● ACTIVITY
Please swap every "Hotline" for "Phone line" in the text of the records below, leaving everything else as it is, and leave the pictures out of your answer.

● SOURCE MATERIAL
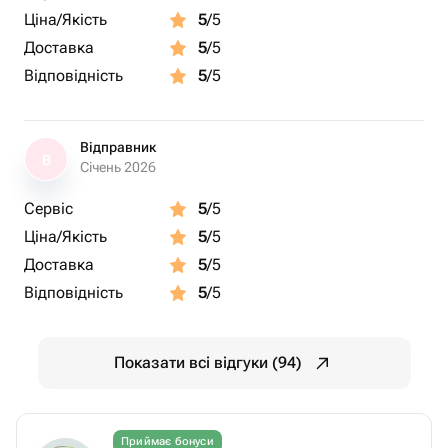
Ціна/Якість
5
/5
Доставка
5
/5
Відповідність
5
/5
Відправник
В
Січень 2026
Сервіс
5
/5
Ціна/Якість
5
/5
Доставка
5
/5
Відповідність
5
/5
Показати всі відгуки (94)
Приймає бонуси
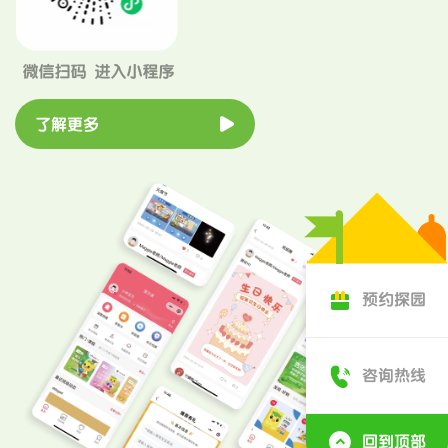
了解更多
预约探园
咨询热线
回到顶部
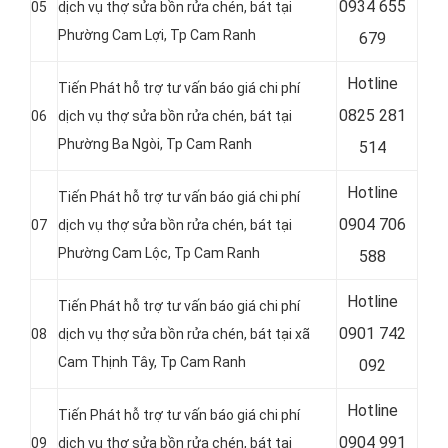
0
934 655
05
dịch vụ thợ sửa bồn rửa chén, bát tại
Phường Cam Lợi, Tp Cam Ranh
679
Hotline
Tiến Phát hỗ trợ tư vấn báo giá chi phí
0
825 281
06
dịch vụ thợ sửa bồn rửa chén, bát tại
Phường Ba Ngòi, Tp Cam Ranh
514
Hotline
Tiến Phát hỗ trợ tư vấn báo giá chi phí
0
904 706
07
dịch vụ thợ sửa bồn rửa chén, bát tại
Phường Cam Lộc, Tp Cam Ranh
588
Hotline
Tiến Phát hỗ trợ tư vấn báo giá chi phí
0
901 742
08
dịch vụ thợ sửa bồn rửa chén, bát tại xã
Cam Thịnh Tây, Tp Cam Ranh
092
Hotline
Tiến Phát hỗ trợ tư vấn báo giá chi phí
0
904 991
09
dịch vụ thợ sửa bồn rửa chén, bát tại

● RESULT OF THE TASK
Ціна/Якість
5
/5
Доставка
5
/5
Відповідність
5
/5
Відправник
В
Січень 2026
Сервіс
5
/5
Ціна/Якість
5
/5
Доставка
5
/5
Відповідність
5
/5
Показати всі відгуки (94)
Приймає бонуси
了解更多
预约探园
咨询热线
回到顶部
0
934 655
05
dịch vụ thợ sửa bồn rửa chén, bát tại
Phường Cam Lợi, Tp Cam Ranh
679
Phone line
Tiến Phát hỗ trợ tư vấn báo giá chi phí
0
825 281
06
dịch vụ thợ sửa bồn rửa chén, bát tại
Phường Ba Ngòi, Tp Cam Ranh
514
Phone line
Tiến Phát hỗ trợ tư vấn báo giá chi phí
0
904 706
07
dịch vụ thợ sửa bồn rửa chén, bát tại
Phường Cam Lộc, Tp Cam Ranh
588
Phone line
Tiến Phát hỗ trợ tư vấn báo giá chi phí
0
901 742
08
dịch vụ thợ sửa bồn rửa chén, bát tại xã
Cam Thịnh Tây, Tp Cam Ranh
092
Phone line
Tiến Phát hỗ trợ tư vấn báo giá chi phí
0
904 991
09
dịch vụ thợ sửa bồn rửa chén, bát tại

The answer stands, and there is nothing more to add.